9th Cir.;

The court of appeals reversed a judgment and remanded. The court held that federal law did not preempt California state law banning the sale of foie gras produced by the force-feeding of ducks or geese.

In 2004, California passed legislation to prohibit the practice of force-feeding ducks or geese to produce foie gras, as well as the in-state sale of products made elsewhere from birds force-fed in such a manner. Plaintiffs, an association of Canadian duck and geese farmers that produce foie gras and a California restaurant that sells foie gras, filed suit challenging Cal. Health & Saf.

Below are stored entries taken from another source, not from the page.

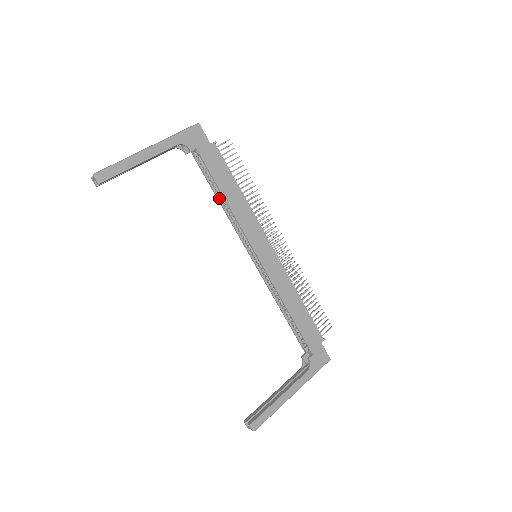
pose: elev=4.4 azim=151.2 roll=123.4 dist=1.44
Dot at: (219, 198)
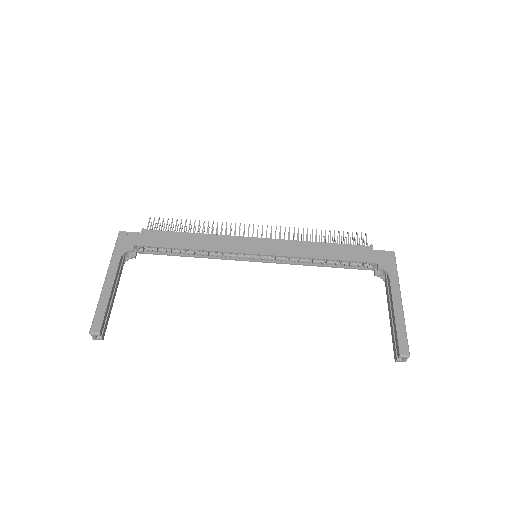
Dot at: (188, 255)
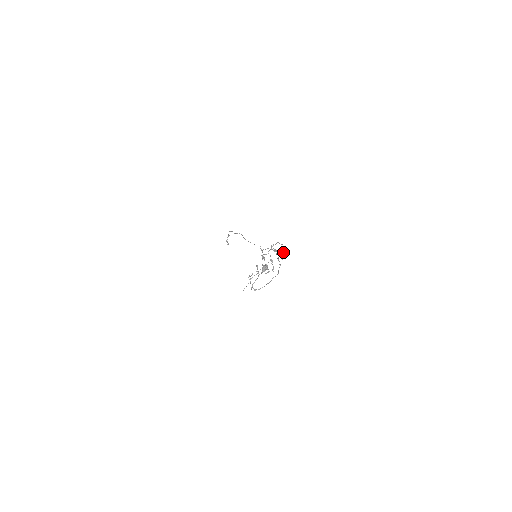
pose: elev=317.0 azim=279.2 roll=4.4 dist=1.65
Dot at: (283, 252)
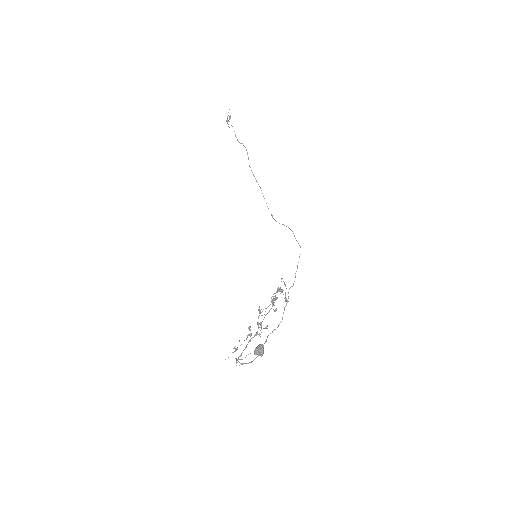
Dot at: (297, 265)
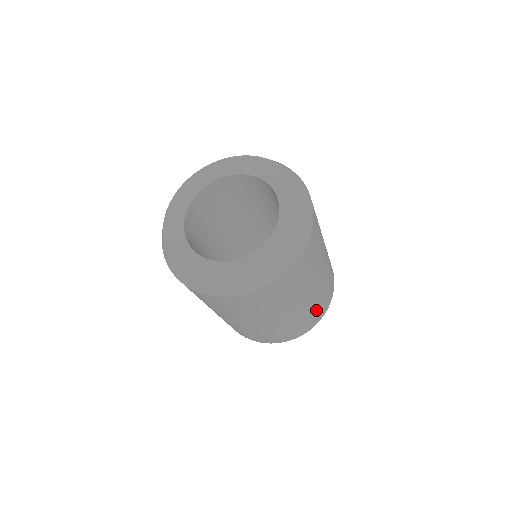
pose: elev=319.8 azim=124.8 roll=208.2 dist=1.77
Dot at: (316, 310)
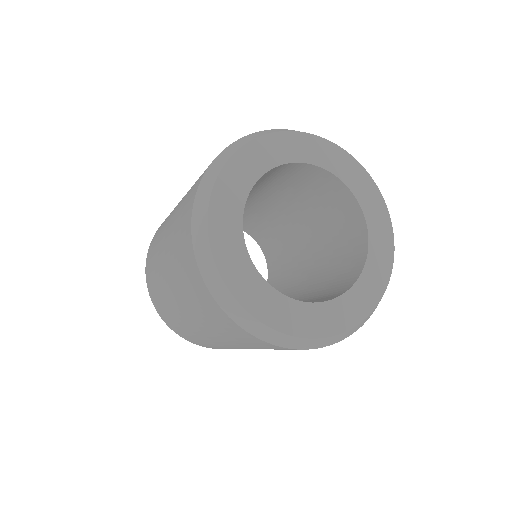
Dot at: occluded
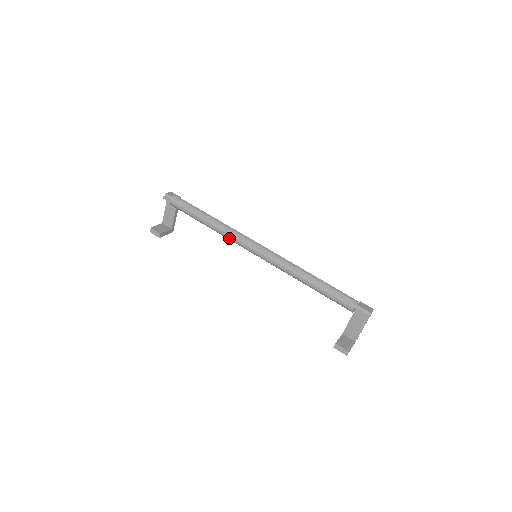
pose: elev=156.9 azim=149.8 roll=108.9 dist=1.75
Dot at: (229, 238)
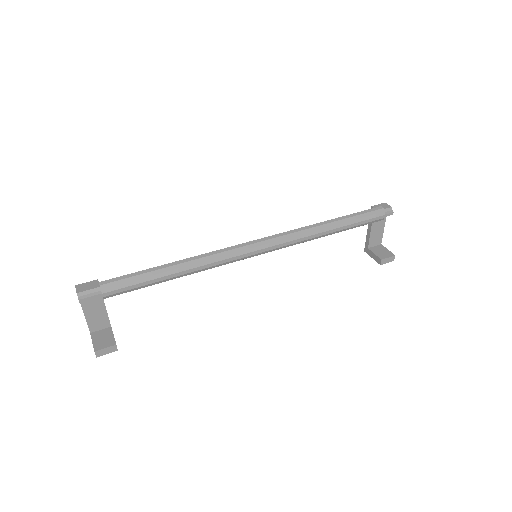
Dot at: (219, 265)
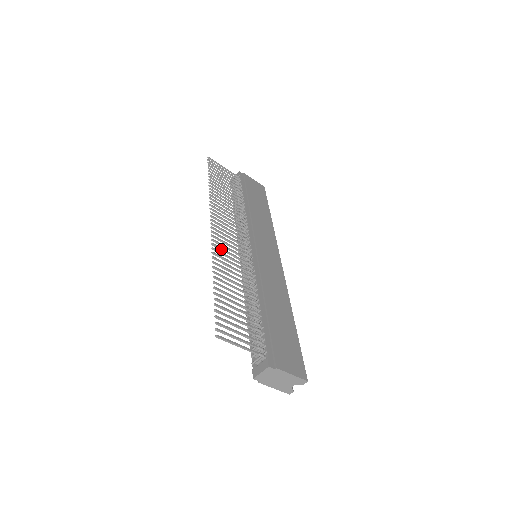
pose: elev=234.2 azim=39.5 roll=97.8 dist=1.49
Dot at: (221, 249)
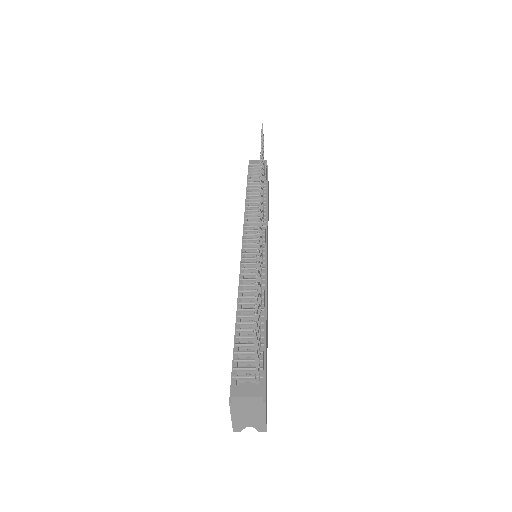
Dot at: (260, 229)
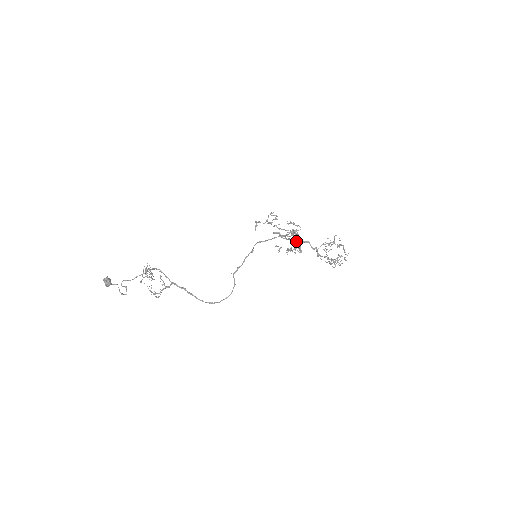
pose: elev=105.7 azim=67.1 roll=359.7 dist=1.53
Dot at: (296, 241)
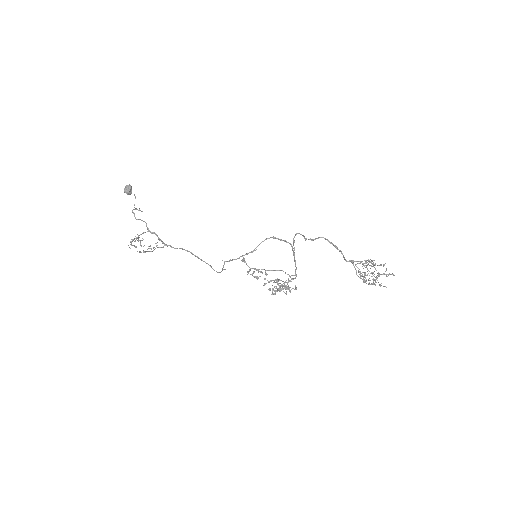
Dot at: (287, 288)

Code §25981, which bans the sale of products from force-fed birds, arguing it was preempted by the Poultry Products Inspection Act (PPIA).

The district court granted summary judgment in favor of plaintiffs, finding §25982 was expressly preempted by the PPIA.

The court of appeals reversed, holding that the PPIA neither expressly nor impliedly preempted §25982. At issue was that provision of the PPIA, codified at 21 U.S.C. §467e, barring states from issuing “marking, labeling, packaging, or ingredient requirements…in addition to, or different than” those under the PPIA. Section 25981 does not impose a preempted “ingredient requirement.” The difference between foie gras produced with force-fed birds and foie gras produced with non-force-fed birds is not one of ingredient. Rather, the difference is in the treatment of the birds while alive. “Force-fed” is not a physical component found in poultry; it is a feeding technique. Plaintiffs’ claims of field and obstacle preemption were similarly unavailing.